TO DO: Can you copy out every line of the entries below, character for character, without changing anything?

RECORDS FOR THE TASK:
----

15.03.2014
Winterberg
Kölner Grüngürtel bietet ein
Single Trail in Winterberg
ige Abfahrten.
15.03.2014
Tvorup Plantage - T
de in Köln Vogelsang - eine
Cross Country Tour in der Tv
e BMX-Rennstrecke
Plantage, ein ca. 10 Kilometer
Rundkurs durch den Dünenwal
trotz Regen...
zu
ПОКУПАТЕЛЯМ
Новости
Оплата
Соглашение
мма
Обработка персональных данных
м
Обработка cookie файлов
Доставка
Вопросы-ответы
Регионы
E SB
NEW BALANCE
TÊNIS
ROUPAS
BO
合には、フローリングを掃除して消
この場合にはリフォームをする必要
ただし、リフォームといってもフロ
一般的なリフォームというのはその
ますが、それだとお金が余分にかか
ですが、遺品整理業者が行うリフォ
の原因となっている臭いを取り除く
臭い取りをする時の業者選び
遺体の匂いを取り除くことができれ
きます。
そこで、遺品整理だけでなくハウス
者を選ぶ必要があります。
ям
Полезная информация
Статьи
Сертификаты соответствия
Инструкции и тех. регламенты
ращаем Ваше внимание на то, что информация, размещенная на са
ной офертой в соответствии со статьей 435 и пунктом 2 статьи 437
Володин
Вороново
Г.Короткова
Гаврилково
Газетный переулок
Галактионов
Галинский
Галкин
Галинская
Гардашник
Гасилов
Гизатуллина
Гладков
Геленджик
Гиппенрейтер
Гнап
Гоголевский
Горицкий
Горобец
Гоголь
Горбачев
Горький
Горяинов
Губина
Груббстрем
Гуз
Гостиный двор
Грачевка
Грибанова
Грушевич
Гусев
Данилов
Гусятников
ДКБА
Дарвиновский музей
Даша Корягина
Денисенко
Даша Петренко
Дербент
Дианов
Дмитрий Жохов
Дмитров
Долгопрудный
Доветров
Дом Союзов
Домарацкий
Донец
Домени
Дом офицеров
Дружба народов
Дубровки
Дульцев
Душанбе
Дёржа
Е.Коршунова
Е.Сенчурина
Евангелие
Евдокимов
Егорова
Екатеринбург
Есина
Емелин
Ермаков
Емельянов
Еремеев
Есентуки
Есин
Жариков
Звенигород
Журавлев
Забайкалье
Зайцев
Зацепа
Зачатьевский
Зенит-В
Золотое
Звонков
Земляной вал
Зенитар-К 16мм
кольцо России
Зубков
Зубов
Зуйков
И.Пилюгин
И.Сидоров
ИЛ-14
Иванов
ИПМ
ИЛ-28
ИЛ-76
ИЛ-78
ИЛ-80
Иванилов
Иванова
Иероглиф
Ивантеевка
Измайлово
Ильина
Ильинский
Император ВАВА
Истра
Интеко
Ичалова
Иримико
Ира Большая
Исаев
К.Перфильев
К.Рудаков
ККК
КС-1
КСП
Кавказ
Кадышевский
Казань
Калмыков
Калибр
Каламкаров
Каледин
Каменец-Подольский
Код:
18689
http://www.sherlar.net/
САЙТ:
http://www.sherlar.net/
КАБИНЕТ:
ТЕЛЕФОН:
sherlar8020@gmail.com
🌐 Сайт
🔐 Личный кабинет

----

REPLY TO THE EXERCISE:
15.03.2014
Winterberg
Kölner Grüngürtel bietet ein
Single Trail in Winterberg
ige Abfahrten.
15.03.2014
Tvorup Plantage - T
de in Köln Vogelsang - eine
Cross Country Tour in der Tv
e BMX-Rennstrecke
Plantage, ein ca. 10 Kilometer
Rundkurs durch den Dünenwal
trotz Regen...
zu
ПОКУПАТЕЛЯМ
Новости
Оплата
Соглашение
мма
Обработка персональных данных
м
Обработка cookie файлов
Доставка
Вопросы-ответы
Регионы
E SB
NEW BALANCE
TÊNIS
ROUPAS
BO
合には、フローリングを掃除して消
この場合にはリフォームをする必要
ただし、リフォームといってもフロ
一般的なリフォームというのはその
ますが、それだとお金が余分にかか
ですが、遺品整理業者が行うリフォ
の原因となっている臭いを取り除く
臭い取りをする時の業者選び
遺体の匂いを取り除くことができれ
きます。
そこで、遺品整理だけでなくハウス
者を選ぶ必要があります。
ям
Полезная информация
Статьи
Сертификаты соответствия
Инструкции и тех. регламенты
ращаем Ваше внимание на то, что информация, размещенная на са
ной офертой в соответствии со статьей 435 и пунктом 2 статьи 437
Володин
Вороново
Г.Короткова
Гаврилково
Газетный переулок
Галактионов
Галинский
Галкин
Галинская
Гардашник
Гасилов
Гизатуллина
Гладков
Геленджик
Гиппенрейтер
Гнап
Гоголевский
Горицкий
Горобец
Гоголь
Горбачев
Горький
Горяинов
Губина
Груббстрем
Гуз
Гостиный двор
Грачевка
Грибанова
Грушевич
Гусев
Данилов
Гусятников
ДКБА
Дарвиновский музей
Даша Корягина
Денисенко
Даша Петренко
Дербент
Дианов
Дмитрий Жохов
Дмитров
Долгопрудный
Доветров
Дом Союзов
Домарацкий
Донец
Домени
Дом офицеров
Дружба народов
Дубровки
Дульцев
Душанбе
Дёржа
Е.Коршунова
Е.Сенчурина
Евангелие
Евдокимов
Егорова
Екатеринбург
Есина
Емелин
Ермаков
Емельянов
Еремеев
Есентуки
Есин
Жариков
Звенигород
Журавлев
Забайкалье
Зайцев
Зацепа
Зачатьевский
Зенит-В
Золотое
Звонков
Земляной вал
Зенитар-К 16мм
кольцо России
Зубков
Зубов
Зуйков
И.Пилюгин
И.Сидоров
ИЛ-14
Иванов
ИПМ
ИЛ-28
ИЛ-76
ИЛ-78
ИЛ-80
Иванилов
Иванова
Иероглиф
Ивантеевка
Измайлово
Ильина
Ильинский
Император ВАВА
Истра
Интеко
Ичалова
Иримико
Ира Большая
Исаев
К.Перфильев
К.Рудаков
ККК
КС-1
КСП
Кавказ
Кадышевский
Казань
Калмыков
Калибр
Каламкаров
Каледин
Каменец-Подольский
Код:
18689
http://www.sherlar.net/
САЙТ:
http://www.sherlar.net/
КАБИНЕТ:
ТЕЛЕФОН:
sherlar8020@gmail.com
🌐 Сайт
🔐 Личный кабинет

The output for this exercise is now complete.